Where can policy gradients be applied?#

Policy gradient is specifically used to update policy networks that outputs probability for each actions.

Warning

Incoming math!

The policy gradient in simple terms.#

First, we have a policy network \( \pi \), the current state \( s \), reward for each action \( r_i \), and probability for each actions \( \pi(s)_i \).

The expected future reward (value function) of this state is thus

\[ G = \sum_i \pi(s)_i r_i \]

To maximize the value function of this state, we wish to find the gradient of the expected future reward \( \nabla G \), which is

\[ \nabla \sum_i \pi(s)_i r_i \]

Because rewards are scalars and determined by the environment,

\[ \nabla G = \sum_i r_i \nabla \pi(s)_i \]

Since \( \pi(s)_i \) is the probability of each action (which usually is non-zero), we divide and multiply by it in the previous equation

\[ \nabla G = \sum_i r_i \frac{ \nabla \pi(s)_i }{ \pi(s)_i } \pi(s)_i \]

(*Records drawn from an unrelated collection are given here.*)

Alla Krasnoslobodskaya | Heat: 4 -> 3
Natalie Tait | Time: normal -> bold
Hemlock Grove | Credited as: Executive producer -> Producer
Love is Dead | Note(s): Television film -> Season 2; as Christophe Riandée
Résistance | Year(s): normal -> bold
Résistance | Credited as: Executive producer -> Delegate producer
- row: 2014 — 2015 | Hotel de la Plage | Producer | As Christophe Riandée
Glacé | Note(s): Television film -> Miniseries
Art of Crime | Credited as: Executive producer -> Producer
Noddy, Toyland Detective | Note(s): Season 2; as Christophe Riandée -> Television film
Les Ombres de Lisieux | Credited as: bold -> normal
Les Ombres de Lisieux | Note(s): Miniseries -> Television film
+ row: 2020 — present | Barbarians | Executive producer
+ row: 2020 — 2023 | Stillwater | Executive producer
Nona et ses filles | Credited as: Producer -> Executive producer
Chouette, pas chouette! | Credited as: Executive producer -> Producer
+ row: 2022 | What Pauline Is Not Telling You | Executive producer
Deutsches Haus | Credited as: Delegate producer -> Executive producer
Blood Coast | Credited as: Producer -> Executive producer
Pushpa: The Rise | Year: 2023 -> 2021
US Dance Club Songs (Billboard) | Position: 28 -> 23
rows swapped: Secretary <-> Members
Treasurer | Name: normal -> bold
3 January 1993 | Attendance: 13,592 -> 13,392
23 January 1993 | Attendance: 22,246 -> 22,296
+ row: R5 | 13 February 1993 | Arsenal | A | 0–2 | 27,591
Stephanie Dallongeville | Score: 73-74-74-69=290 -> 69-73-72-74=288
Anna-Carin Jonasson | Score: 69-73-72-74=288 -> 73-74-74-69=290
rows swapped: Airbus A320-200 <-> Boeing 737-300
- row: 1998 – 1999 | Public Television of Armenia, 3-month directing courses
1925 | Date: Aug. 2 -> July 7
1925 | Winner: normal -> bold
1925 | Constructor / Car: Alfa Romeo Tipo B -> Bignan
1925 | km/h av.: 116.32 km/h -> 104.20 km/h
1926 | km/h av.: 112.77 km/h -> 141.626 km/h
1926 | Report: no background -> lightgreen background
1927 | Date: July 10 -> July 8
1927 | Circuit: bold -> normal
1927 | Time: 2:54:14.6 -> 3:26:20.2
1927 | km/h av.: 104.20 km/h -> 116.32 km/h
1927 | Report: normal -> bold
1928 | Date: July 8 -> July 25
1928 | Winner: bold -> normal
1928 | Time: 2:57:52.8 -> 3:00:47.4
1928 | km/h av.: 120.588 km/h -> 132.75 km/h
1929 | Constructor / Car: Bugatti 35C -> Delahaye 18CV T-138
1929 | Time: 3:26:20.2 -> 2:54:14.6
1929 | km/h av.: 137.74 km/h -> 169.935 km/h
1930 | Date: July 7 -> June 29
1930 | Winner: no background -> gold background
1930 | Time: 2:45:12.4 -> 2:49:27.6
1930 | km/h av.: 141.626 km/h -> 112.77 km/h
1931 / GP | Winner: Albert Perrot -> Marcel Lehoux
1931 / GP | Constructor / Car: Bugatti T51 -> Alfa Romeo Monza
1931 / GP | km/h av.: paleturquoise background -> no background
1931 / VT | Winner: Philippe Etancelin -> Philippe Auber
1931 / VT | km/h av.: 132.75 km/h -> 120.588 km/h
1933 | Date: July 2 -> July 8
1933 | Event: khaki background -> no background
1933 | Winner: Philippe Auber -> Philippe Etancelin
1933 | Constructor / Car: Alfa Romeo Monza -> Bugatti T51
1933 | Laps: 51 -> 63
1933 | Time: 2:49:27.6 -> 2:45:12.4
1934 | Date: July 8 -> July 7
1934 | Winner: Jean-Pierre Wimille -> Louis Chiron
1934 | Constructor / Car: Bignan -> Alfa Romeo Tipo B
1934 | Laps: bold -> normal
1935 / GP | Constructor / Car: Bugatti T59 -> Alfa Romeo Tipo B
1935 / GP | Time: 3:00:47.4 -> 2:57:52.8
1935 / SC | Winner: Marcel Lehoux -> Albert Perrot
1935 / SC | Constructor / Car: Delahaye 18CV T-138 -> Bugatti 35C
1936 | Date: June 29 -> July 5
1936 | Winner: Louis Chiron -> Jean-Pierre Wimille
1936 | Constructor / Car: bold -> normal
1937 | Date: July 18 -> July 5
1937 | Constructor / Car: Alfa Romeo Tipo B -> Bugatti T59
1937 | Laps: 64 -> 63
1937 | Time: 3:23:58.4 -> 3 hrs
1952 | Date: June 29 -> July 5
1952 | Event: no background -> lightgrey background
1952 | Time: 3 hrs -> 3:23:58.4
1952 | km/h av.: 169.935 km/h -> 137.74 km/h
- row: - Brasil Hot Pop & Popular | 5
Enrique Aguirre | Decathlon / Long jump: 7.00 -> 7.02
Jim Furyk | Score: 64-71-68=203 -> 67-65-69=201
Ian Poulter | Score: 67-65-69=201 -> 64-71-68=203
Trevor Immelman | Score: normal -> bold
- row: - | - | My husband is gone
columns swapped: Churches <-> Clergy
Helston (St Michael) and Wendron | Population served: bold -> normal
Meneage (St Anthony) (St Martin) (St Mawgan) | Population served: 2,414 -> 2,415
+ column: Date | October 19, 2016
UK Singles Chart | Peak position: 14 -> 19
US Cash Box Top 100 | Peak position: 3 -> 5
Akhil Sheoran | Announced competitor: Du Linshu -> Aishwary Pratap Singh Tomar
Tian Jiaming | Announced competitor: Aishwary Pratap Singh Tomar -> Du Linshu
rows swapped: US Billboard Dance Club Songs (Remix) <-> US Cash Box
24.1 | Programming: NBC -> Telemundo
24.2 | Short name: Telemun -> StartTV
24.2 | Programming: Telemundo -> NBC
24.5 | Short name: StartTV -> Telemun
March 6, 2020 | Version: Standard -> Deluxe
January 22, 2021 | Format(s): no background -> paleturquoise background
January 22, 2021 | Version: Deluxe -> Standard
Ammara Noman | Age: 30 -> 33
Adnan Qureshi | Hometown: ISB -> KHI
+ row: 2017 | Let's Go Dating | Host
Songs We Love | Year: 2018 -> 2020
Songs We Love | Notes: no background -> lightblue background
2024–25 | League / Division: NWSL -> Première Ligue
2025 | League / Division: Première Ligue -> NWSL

We notice that this looks like the formula for expectation! So the equation is reduced to:

\[ \nabla G = E_{\sim\pi(s)}[ r_i \frac{ \nabla \pi(s)_i }{ \pi(s)_i } ] \]

Which is equivalent to

\[ \nabla G = E_{\sim\pi(s)}[ r_i \nabla \log \pi(s)_i ] \]

Voila! This is the reason you see log-probability quite often in policy gradients.